Logo que os dois amigos chegaram à pedreira, assistiram um escalador cair de uma via e quebrar o pé. Refeitos da cena e entendendo aquilo como um, “bem vindos ao clube das fraturas”, continuaram com seus propósitos e treinaram nas vias.
Daí pra frente aconteceu o que eu chamo de “originalidade da relação”. Após a ida a pedreira, entre escaladas esportivas, caminhadas e montanhismo, eles chegaram até mim com uma lista de saídas para as montanhas e escaladas que impressionaram pela disposição e curiosidade que demonstravam.
Tinham escalado em vários lugares e ainda queriam subir muitas outras. A última escalada que fizeram em montanhas, foi uma tentativa na Agulha do Diabo, mas desceram perto do cume, um pouco antes da “Chaminé da Unha”, por se sentirem inseguros e por falta de conhecimentos. Por isso, os dois amigos resolveram que deveriam aprender mais e me procuraram.

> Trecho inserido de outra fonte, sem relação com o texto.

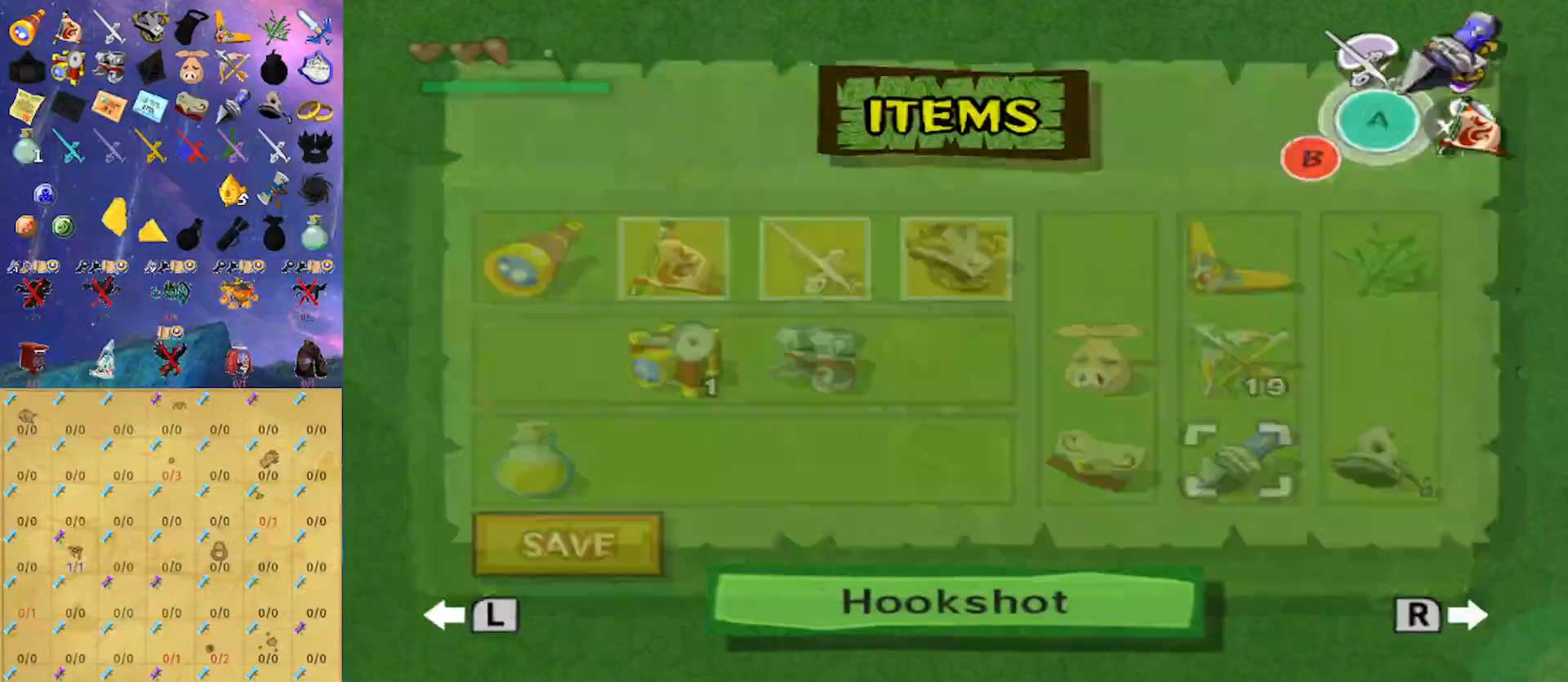
{"dt_ms": 500, "buttons": [], "left_stick": "center", "right_stick": "center", "events": [[67, "R1", "up"], [367, "A", "down"], [433, "A", "up"]]}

A Chaminé da Unha é um setor aéreo que impressiona muito. Em 1977 quando guiei essa escalada na compania de Hiran Brandalize, nesse mesmo ponto, também fiquei impressionado! A cena de um vale chamado “Caldeirão do Inferno”, na tentativa de chegar ao cume da “Agulha do Diabo”, um obelisco de granito de 500 a 600 metros de altura (não tenho certeza da altura), que sobe no meio de um vale rodeado de selva em que só se chega com muita caminhada, peso nas costas, num jogo que envolve três dias para quem não conhece a região. O cume, que mal cabe duas pessoas, com os grampos de ancoragem salpicados por raios, você sente o quanto está exposto. Acredite!
(Essa viagem que fizemos para o Rio de Janeiro, em 77, foi com o plano inicial de passar uma semana escalando e no e final ficamos um mês, em pleno mês de fevereiro, sob um calor infernal. Uma viagem pioneira atrás de escaladas e montanhas. História que conto depois pra vocês.)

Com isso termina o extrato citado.